Сознательно, конечно, я желал выйти, окончить пребывание в больнице, начать взрослеть; и все же в последнюю ночь мое бессознательное изобрело почти-происшествие, которое, если бы удалось, задержало бы меня в больнице. За восемь дней я обрел значительную меру уверенности в себе и силы, был в состоянии пройти на костылях четверть мили зараз с энергией и щегольством. Импульс, побудивший меня в ту последнюю ночь залезть на крышу — хотя умение подниматься по лестнице было еще только-только мной освоено, а предприятие требовало не только этого, но и проникновения через люк, — казался мне всего лишь проявлением избытка воодушевления. Что за волнующее приключение — залезть на крышу, увидеть лондонские огни, освещающие ночное небо! Волнующее и — учитывая костыли, гипс и наполовину бесчувственную ногу — совершенно безумное, потенциально смертельное. К счастью, меня заметили прежде, чем я зашел далеко, вернули и отчитали за провокацию и глупость. Только тут до меня дошло, что я пытался устроить несчастный случай, потому что до смерти боялся расстаться с больницей. Я не стал бы упоминать этот глубоко личный невротический поступок, если бы не обнаружил, что подобные выходки довольно распространены среди пациентов. Все мы до единого жаждем выписаться, жаждем выйти на свободу и перейти к следующему шагу. Однако это означает прекращение заботы, отказ от статуса опекаемого ребенка, к которому мы успели привыкнуть. Сознательно мы хотели быть отнятыми от груди, но подсознательно боялись этого и пытались предотвратить, чтобы продлить свое особое, защищенное существование.

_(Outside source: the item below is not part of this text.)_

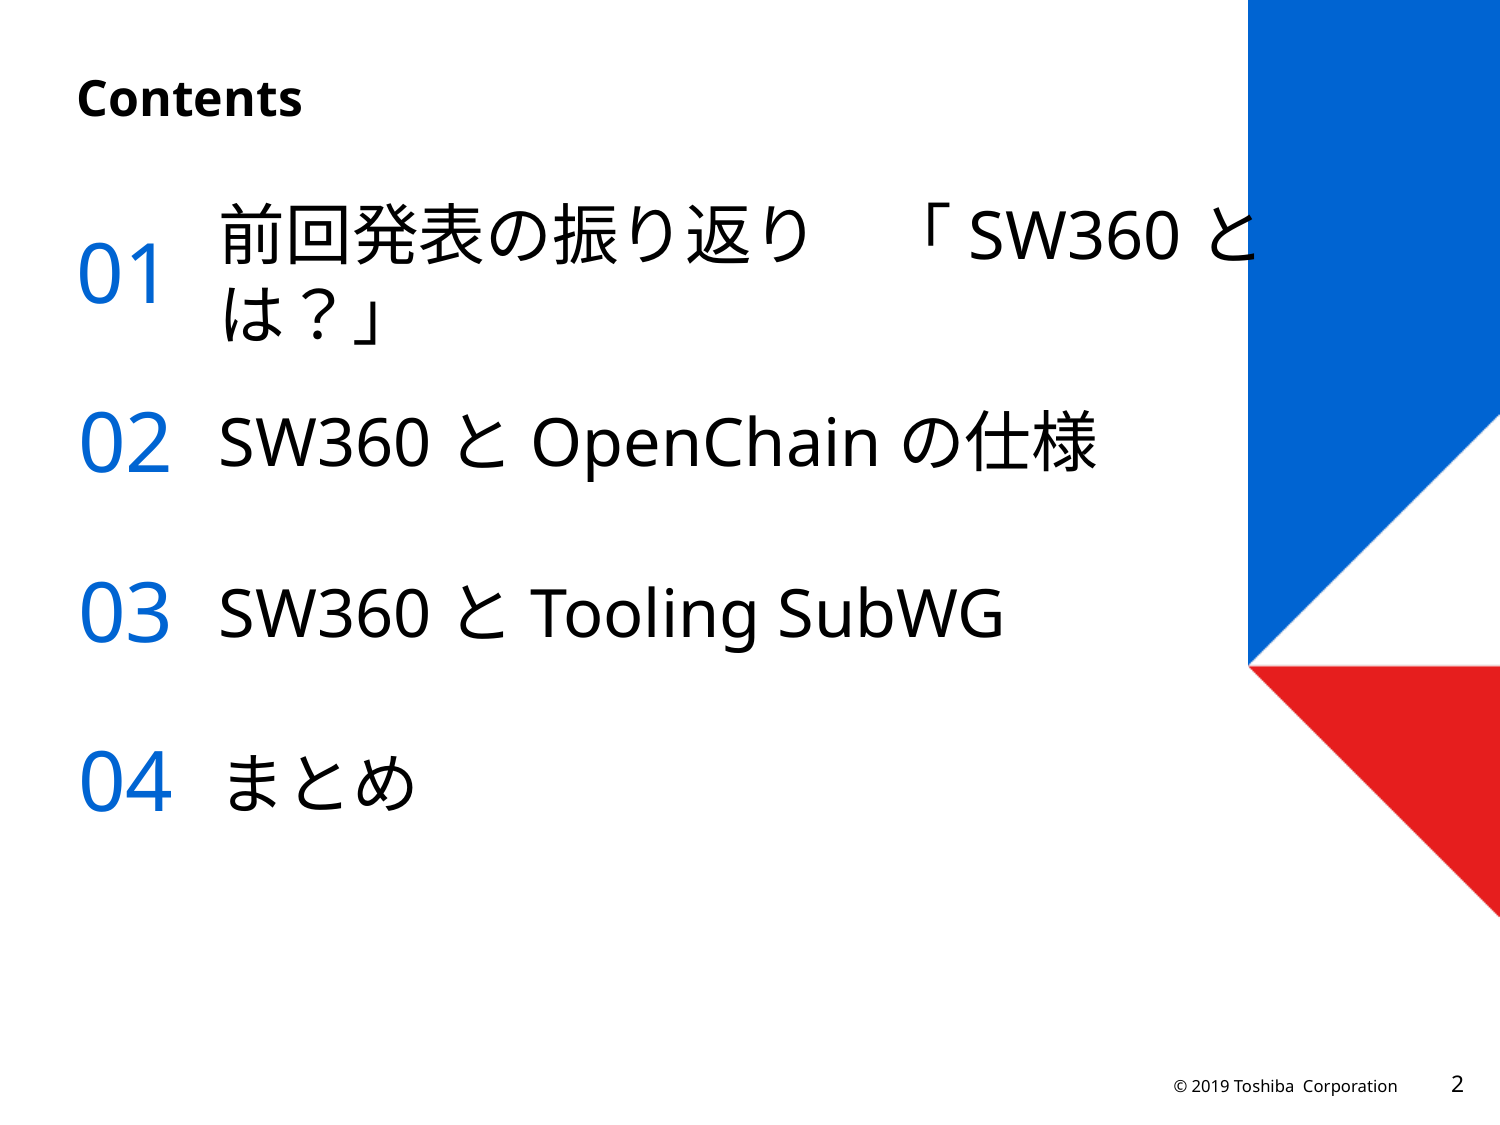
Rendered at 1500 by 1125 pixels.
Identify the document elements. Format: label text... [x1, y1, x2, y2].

Несмотря на шальную выходку, на следующее утро меня вместе с шестью другими пациентами (которые все без исключения, как я узнал, совершили в последнюю минуту странные поступки) перевезли в дом для выздоравливающих. Клянусь, я был единственным дееспособным из них: у кого-то стоял катетер, кто-то страдал одышкой; мы представляли собой жалкую команду, карабкаясь в автобус. И наш автобус, похожий на санитарный корабль, корабль-призрак, двинулся по пути проклятых, чуждому и отрезанному от мира, в Хэмпстед.
Я обнаружил, что испуган — как и все, я думаю, — яркостью и суматохой внешнего мира, скоростью и обилием автомобилей, огромными толпами, шумом. Ошеломляющая сложность и суета этого мира приводили в ужас. Мы все в растерянности отвернулись от окон, благодарные за то, что пока не брошены в гущу жизни. Некоторые из нас фыркали по поводу дома для выздоравливающих («глупая идея, идиотское место, я хочу оттуда выйти»), но никто уже не хотел от него отказаться после первого же взгляда наружу. Для нас было огромным облегчением, освобождением больше не быть «внутри», но ни один из нас, как мы поняли, не был готов выйти «вовне». Ощущение необходимости промежуточного этапа стало ясным, а «идиотское место» сделалось дорогим, нужным, желанным. Мы испытали огромное облегчение, когда покинули кипящий центр города и оказались в более тихом районе Хэмпстеда. После пережитого страха мы испытали момент очарования, когда ворота поместья со скрипом открылись, а потом закрылись за нами, и мы оказались перед старым особняком — огромным, древним, увитым плющом строением, окруженным таким зеленым просторным парком, что ощущение городского шума исчезло. Мы с облегчением, на дрожащих ногах выбрались из автобуса. Нас встретила по-матерински добродушная смотрительница; оценив наше изнеможение, она развела нас по комнатам. Все мы немедленно с облегчением провалились в сон.